Dataset records:
____

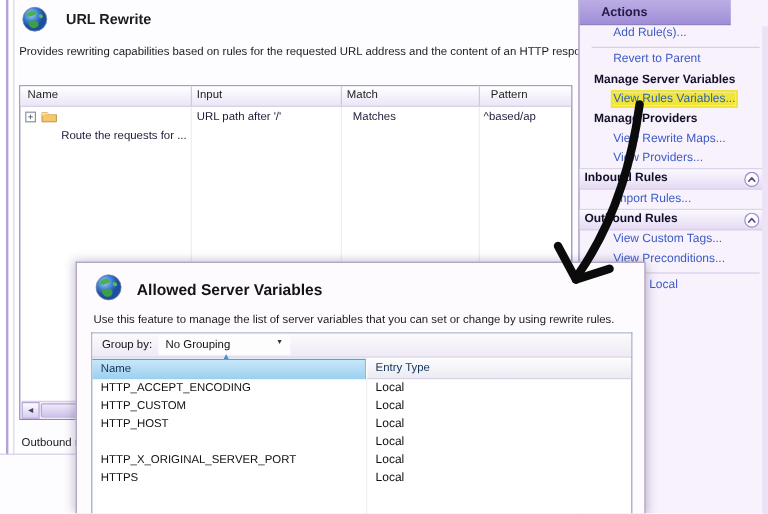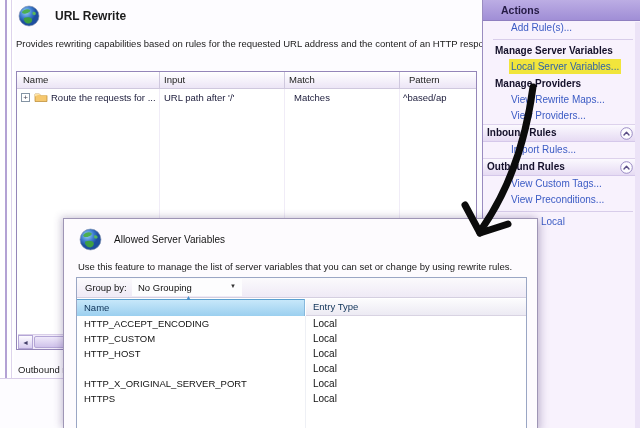--- a/index.html
+++ b/index.html
@@ -40,7 +40,7 @@
   
   .sidebar { position:absolute; left:482px; top:0; width:158px; height:428px; background:#f8f2fd; border-left:1px solid #9a8cc0; }
   .sidebar-scroll { position:absolute; right:0; top:22px; width:5px; height:406px; background:#ece3f7; }
-  .actions-header { position:absolute; left:0; top:0; width:158px; height:21px; background:linear-gradient(#b9aae3,#a violet); background:linear-gradient(#bcaee5,#a master); background:linear-gradient(#bcade4,#a08ed6); border-bottom:1px solid #8f7fc0; }
+  .actions-header { position:absolute; left:0; top:0; width:126px; height:21px; background:linear-gradient(#b9aae3,#a violet); background:linear-gradient(#bcaee5,#a master); background:linear-gradient(#bcade4,#a08ed6); border-bottom:1px solid #8f7fc0; }
   .actions-header span { position:absolute; left:18px; top:4px; font-weight:bold; font-size:10.5px; color:#241a44; }
   #actions-list { position:absolute; left:0; top:20px; width:158px; }
   .action-link { height:16px; padding-left:28px; padding-top:2px; color:#3b5bc4; font-size:10px; white-space:nowrap; cursor:pointer; }

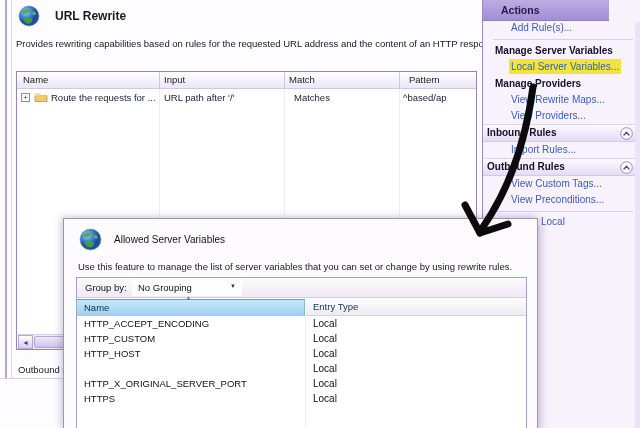--- a/index.html
+++ b/index.html
@@ -143,6 +143,7 @@
     <div id="actions-list">
         <div class="action-link">Add Rule(s)...</div>
         <div class="action-divider"></div>
+        <div class="action-link">Revert to Parent</div>
         <div class="action-header2">Manage Server Variables</div>
         <div class="action-link"><span class="hl">Local Server Variables...</span></div>
         <div class="action-header2">Manage Providers</div>

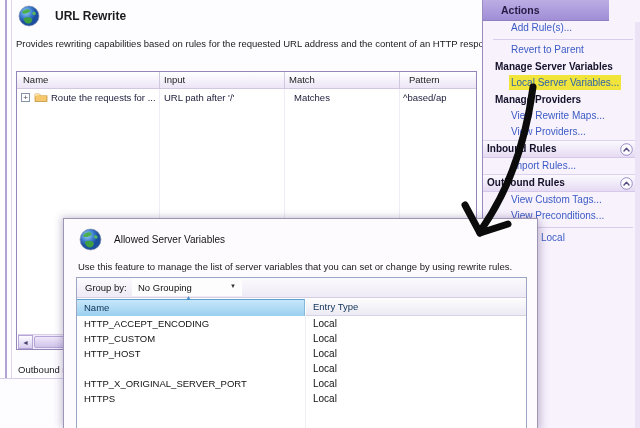--- a/index.html
+++ b/index.html
@@ -145,7 +145,7 @@
         <div class="action-divider"></div>
         <div class="action-link">Revert to Parent</div>
         <div class="action-header2">Manage Server Variables</div>
-        <div class="action-link"><span class="hl">Local Server Variables...</span></div>
+        <div class="action-link"><span class="hl">View Rules Variables...</span></div>
         <div class="action-header2">Manage Providers</div>
         <div class="action-link">View Rewrite Maps...</div>
         <div class="action-link">View Providers...</div>

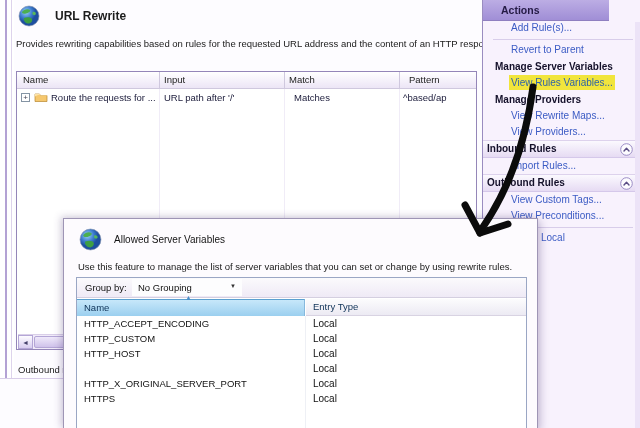--- a/index.html
+++ b/index.html
@@ -122,7 +122,7 @@
               <path d="M1,3 L1,10.5 L13,10.5 L13,4.5 L6.5,4.5 L5.5,3 Z" fill="#f6c86e" stroke="#b8862e" stroke-width="0.7"></path>
               <path d="M1,5.5 L4,4 L13,4 L13,4.5 L6.5,4.5 L5.5,3 L1,3 Z" fill="#fde3a7" stroke="none"></path>
             </svg></span>
-          <span class="cell" style="left: 34px;">Route the requests for ...</span>
+          <span class="cell" style="left: 34px; margin-top: 16px;">Route the requests for ...</span>
           <span class="cell" style="left: 147px;">URL path after '/'</span>
           <span class="cell" style="left: 277px;">Matches</span>
           <span class="cell" style="left: 386px;">^based/ap</span>

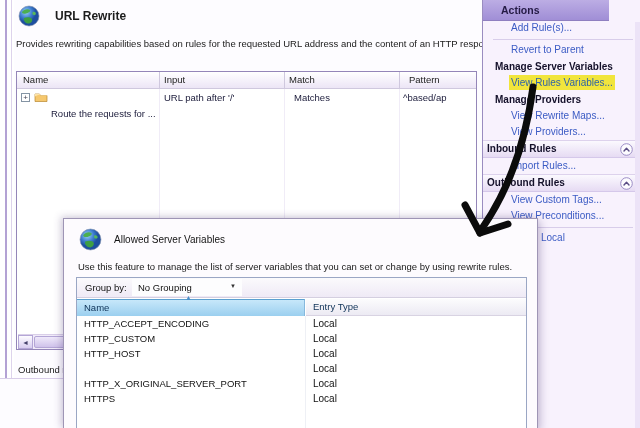--- a/index.html
+++ b/index.html
@@ -55,7 +55,7 @@
 
   
   .dialog { position:absolute; left:63px; top:218px; width:475px; height:211px; background:#fdfbfe; border:1px solid #9e95b5; box-shadow:-3px -2px 7px rgba(70,50,110,0.18), 3px 3px 8px rgba(70,50,110,0.25); }
-  .dlg-title { position:absolute; left:50px; top:15px; font-size:10px; font-weight:normal; color:#141414; }
+  .dlg-title { position:absolute; left:50px; top:15px; font-size:13px; font-weight:bold; color:#141414; }
   .dlg-desc { position:absolute; left:14px; top:42px; font-size:9.5px; white-space:nowrap; }
   .dlg-box { position:absolute; left:12px; top:58px; width:451px; height:153px; border:1px solid #9aa6c4; border-bottom:none; background:#ffffff; }
   .dlg-toolbar { position:absolute; left:0; top:0; width:449px; height:20px; background:linear-gradient(#fbfafc,#efeaf6); border-bottom:1px solid #d4cfe0; }

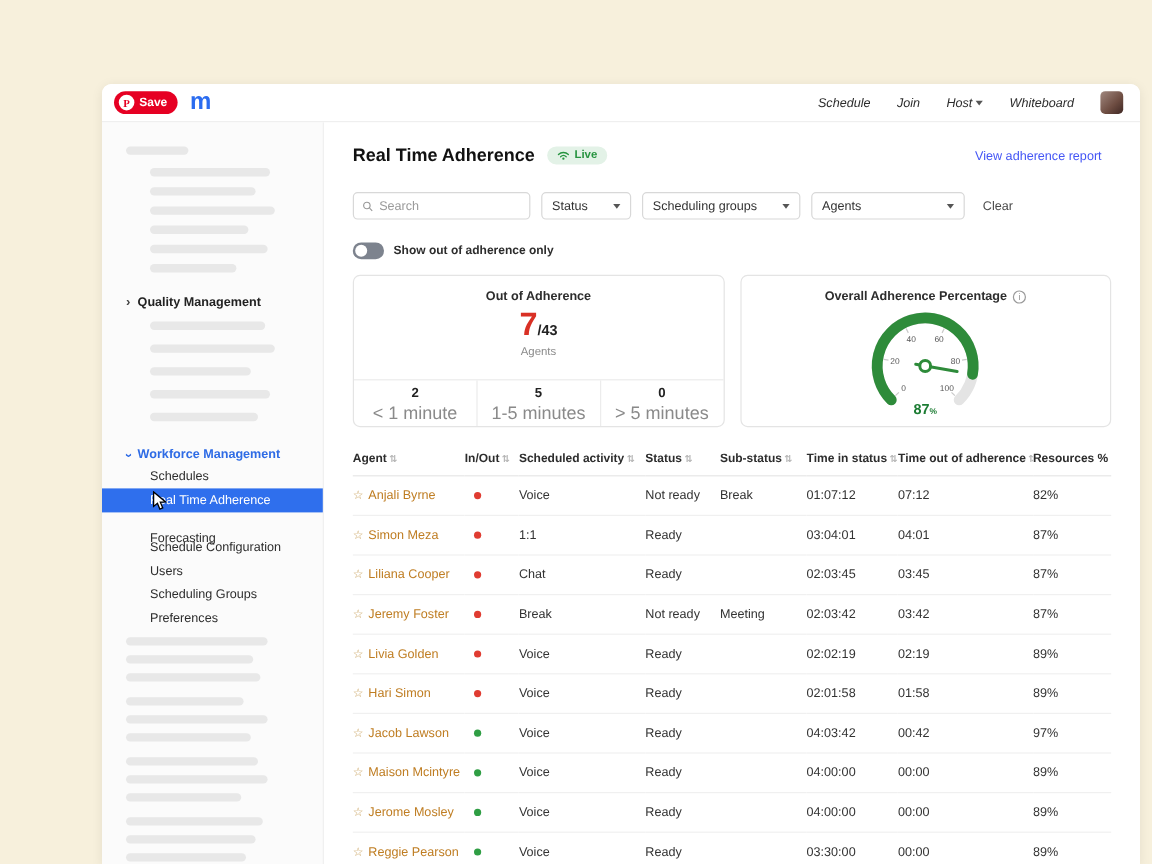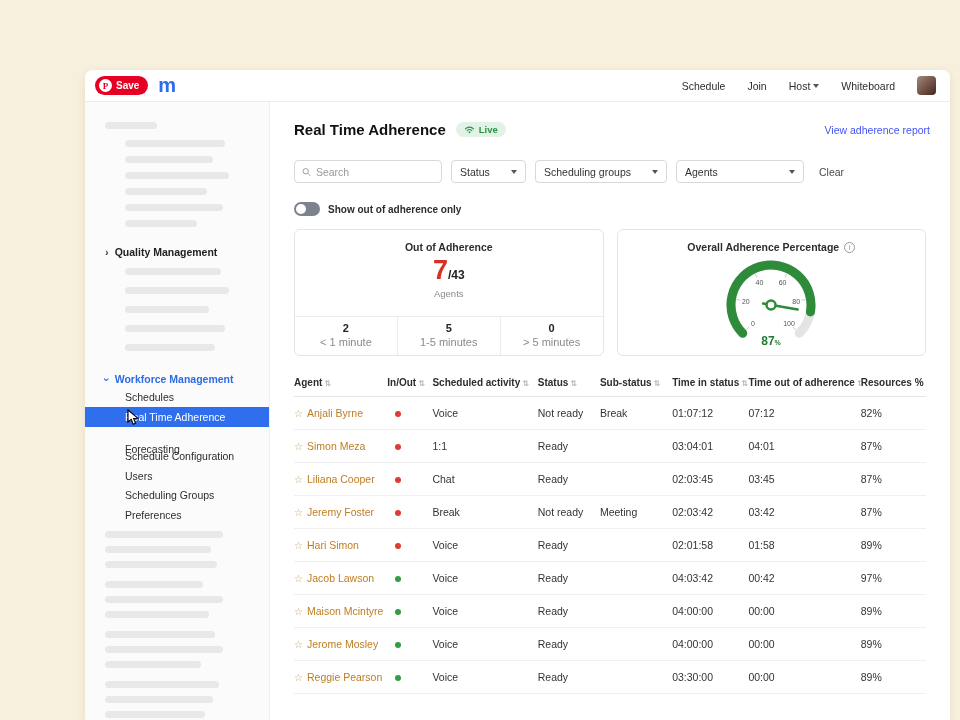--- a/index.html
+++ b/index.html
@@ -26,7 +26,7 @@
   .logo { color:#2b6cf0; font-size:20px; font-weight:800; margin:0 6px 2px 10px; line-height:1; }
   .nav-links { display:flex; gap:27px; margin-left:16px; font-size:10.5px; color:#2d2d2d; }
   .nav-links span, .nav-right span { cursor:pointer; white-space:nowrap; }
-  .nav-right { margin-left:auto; display:flex; gap:22px; align-items:center; font-size:10.5px; }
+  .nav-right { margin-left:auto; display:flex; gap:22px; align-items:center; font-size:10.5px;font-style:italic; }
   .host { display:flex; align-items:center; gap:3px; }
   .tri { width:0; height:0; border-left:3px solid transparent; border-right:3px solid transparent;
          border-top:4px solid #555; display:inline-block; }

____

Exercise aim:
Exact lines, nothing more: output the one with "position:absolute; left:14px; top:42px;" and every later line through the end of the data, skipping pictures.

Reply:
   .dlg-desc { position:absolute; left:14px; top:42px; font-size:9.5px; white-space:nowrap; }
   .dlg-box { position:absolute; left:12px; top:58px; width:451px; height:153px; border:1px solid #9aa6c4; border-bottom:none; background:#ffffff; }
   .dlg-toolbar { position:absolute; left:0; top:0; width:449px; height:20px; background:linear-gradient(#fbfafc,#efeaf6); border-bottom:1px solid #d4cfe0; }

--- a/index.html
+++ b/index.html
@@ -26,7 +26,7 @@
   .logo { color:#2b6cf0; font-size:20px; font-weight:800; margin:0 6px 2px 10px; line-height:1; }
   .nav-links { display:flex; gap:27px; margin-left:16px; font-size:10.5px; color:#2d2d2d; }
   .nav-links span, .nav-right span { cursor:pointer; white-space:nowrap; }
-  .nav-right { margin-left:auto; display:flex; gap:22px; align-items:center; font-size:10.5px; }
+  .nav-right { margin-left:auto; display:flex; gap:22px; align-items:center; font-size:10.5px;font-style:italic; }
   .host { display:flex; align-items:center; gap:3px; }
   .tri { width:0; height:0; border-left:3px solid transparent; border-right:3px solid transparent;
          border-top:4px solid #555; display:inline-block; }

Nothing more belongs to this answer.